9. A new public database lists all the ways AI could go wrong

The FutureTech group at MIT has just put online the AI Risk Repository – a database of known AI risks. The risks were compiled from peer-reviewed and pre-print journals and there are currently over 700 risks indexed in the database. A classification of risk danger levels is not included. The data shows that 76% of risks relate to system safety and robustness, 63% to improper bias and discrimination, and 61% to privacy leaks. The authors note that only 10% of the risks were discovered prior to an AI system being deployed, which means that safety measures must focus more on monitoring deployed AI systems.

10. Personhood credentials: Artificial intelligence and the value of privacy-preserving tools to distinguish who is real online

This white paper, co-authored by OpenAI, Microsoft, Partnership on AI, MIT, Berkeley and Harvard Universities among others, proposes a framework that permits IT services to distinguish human users from AI bots. A current problem with AI is that malicious actors can easily use AI bots to appear as human (the so-called sockpuppets) and this is contributing to increased fraud. Further, human-verification techniques like CAPTCHAs are becoming less effective in determining whether the conversational partner is AI or not.
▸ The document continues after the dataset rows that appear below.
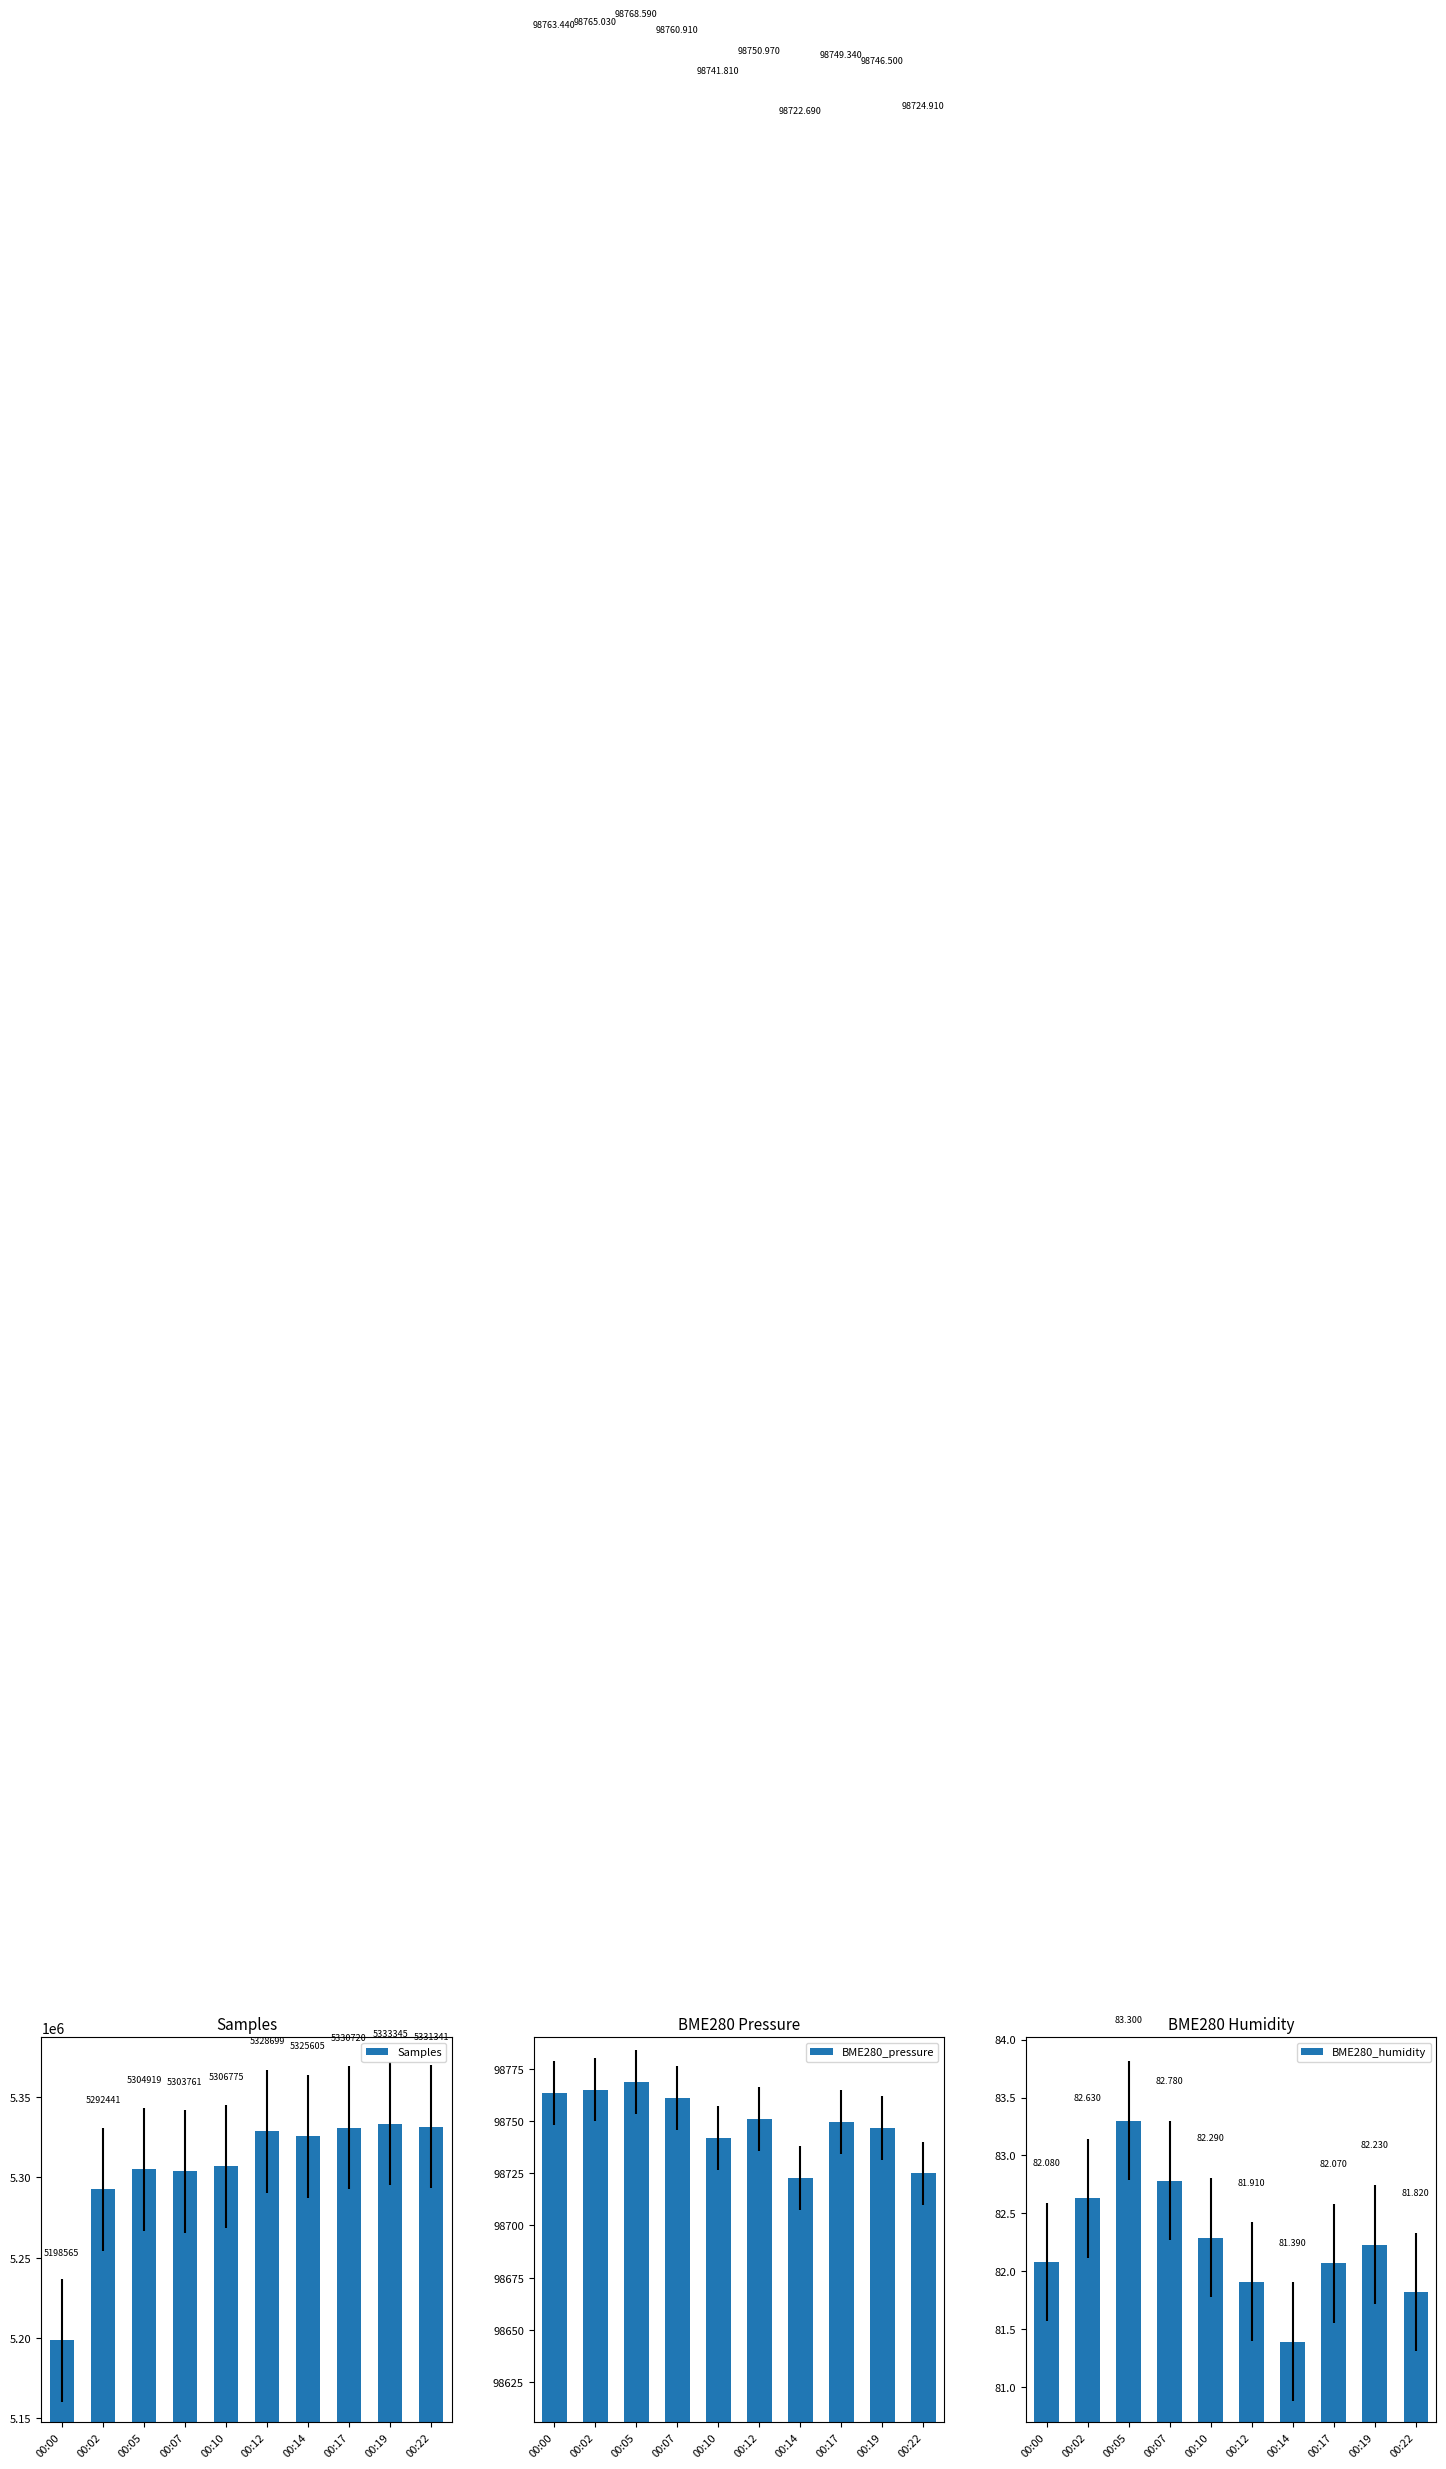

What are all the series names shown in the legend?

Samples, BME280_pressure, BME280_humidity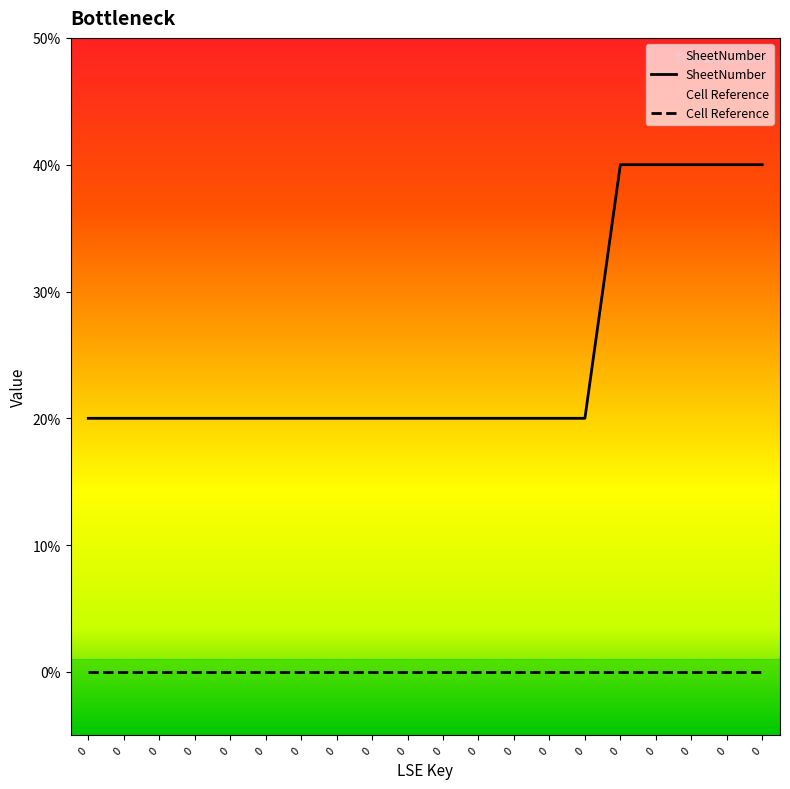

Reading right to left, what are all the values shown in this chart?

4	4	4	4	4	2	2	2	2	2	2	2	2	2	2	2	2	2	2	2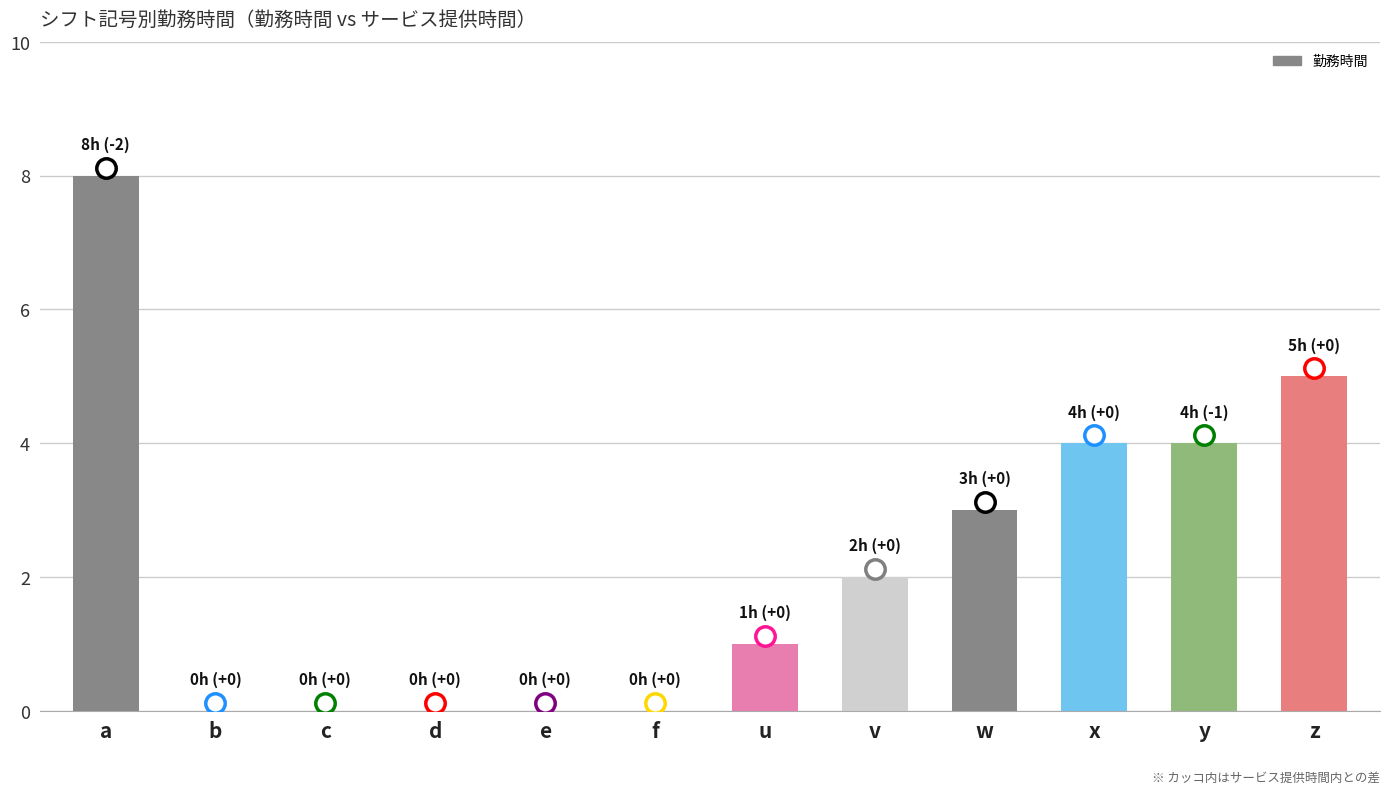

Read the value at w.

3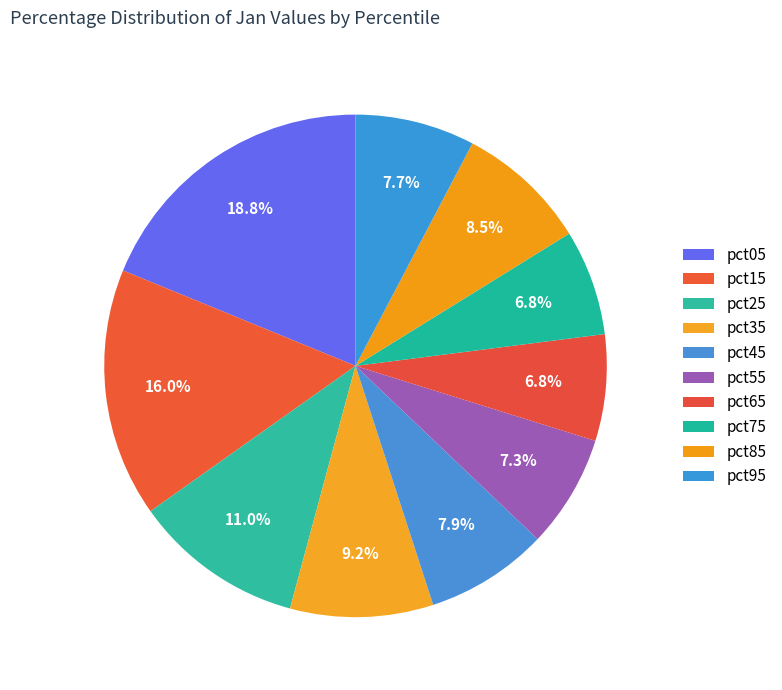

Is the sum of pct45 and pct15 greater than half?

No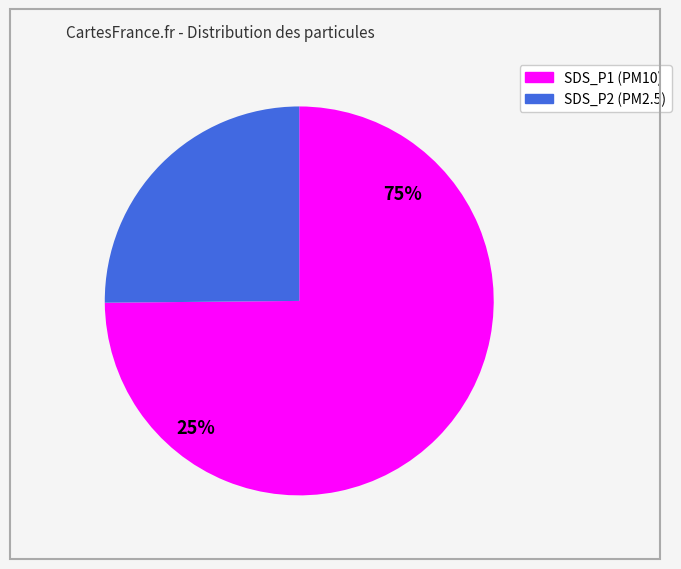

How many segments does this pie chart have?

2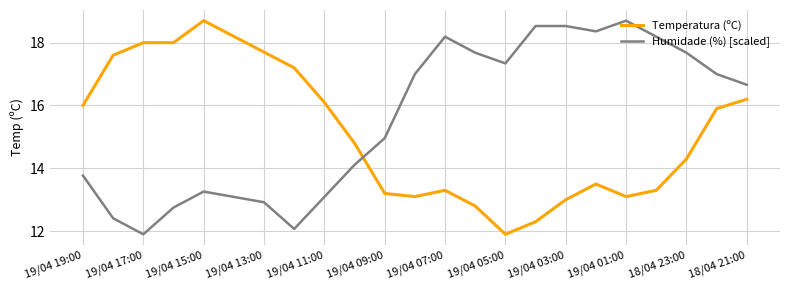

Which series ends up on top after the final intersection of Humidade (%) [scaled] and Temperatura (ºC)?

Humidade (%) [scaled]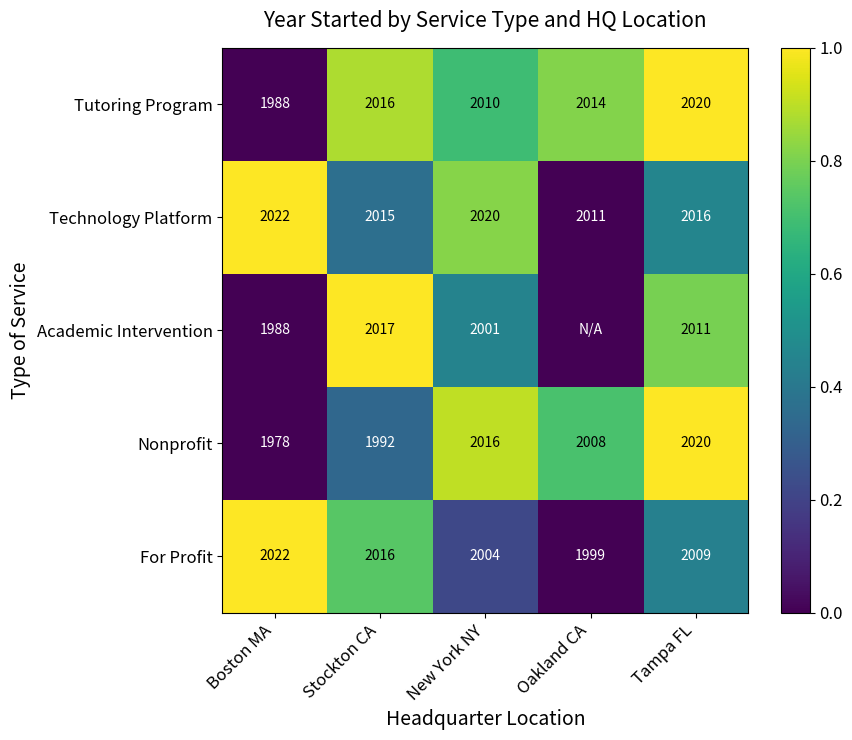

What is the difference between the highest and lowest values at Boston MA?

44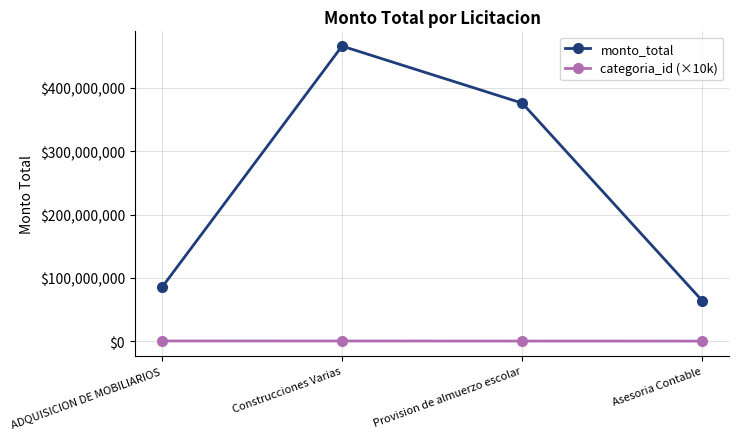

True or false: categoria_id (×10k) has a value of 250000 at Provision de almuerzo escolar.

True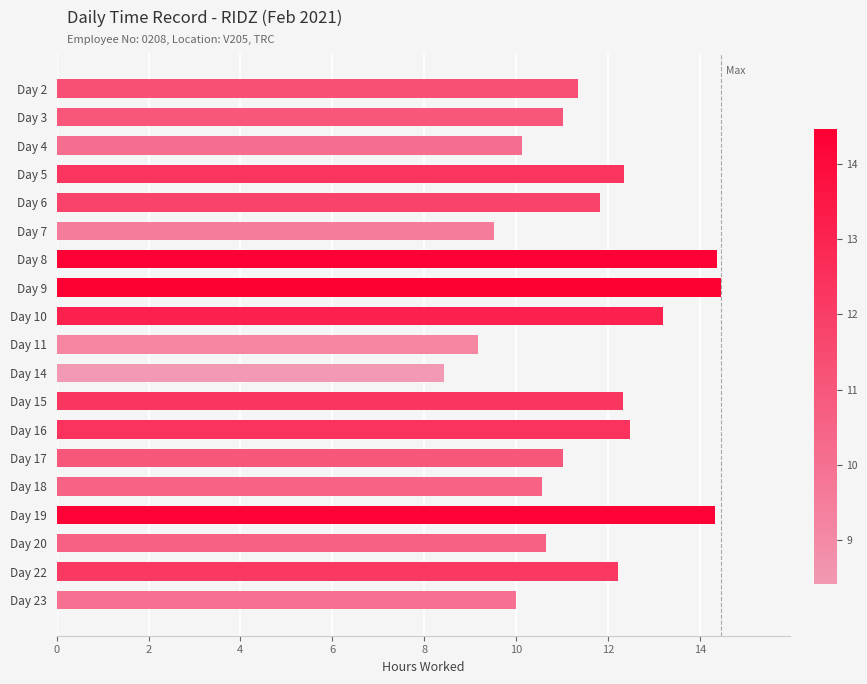

What is the change in value from Day 7 to Day 15?

+2.8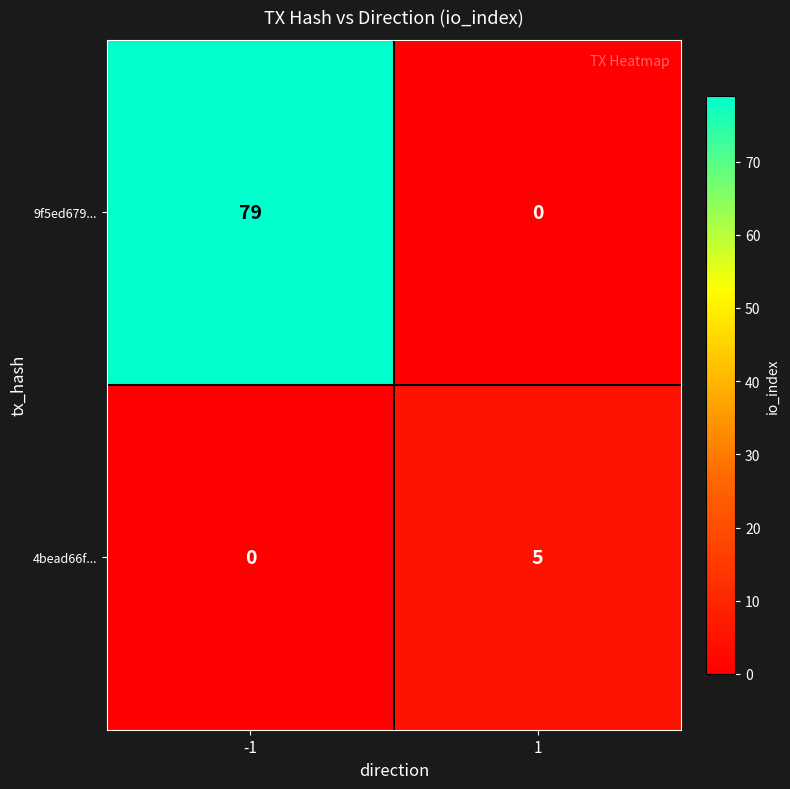

At -1, list the series in order from largest to smallest.

9f5ed679..., 4bead66f...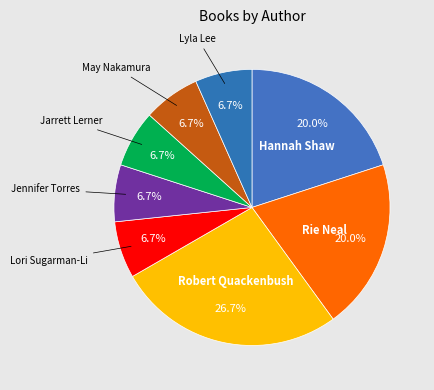

How many segments does this pie chart have?

8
The solution proposed in the paper is Personhood Credentials (PHCs). These are digital credentials that prove the holder is human, but so as to maintain the current Internet’s anonymity goals, PHCs do not reveal the actual identity of the holder. An organization like a government agency needs to act as an issuer of the credential – and thus ensure that the person asking for the PHC is human. The credential is cryptographically protected, which should prevent an AI system from fabricating counterfeit PHCs. A person uses the PHC in a zero-knowledge proof based protocol to demonstrate humanness to an IT service, without having to disclose his or her identity. The paper also discusses governance issues such as checks on the power of PHC issuers and the problem of adapting existing digital systems.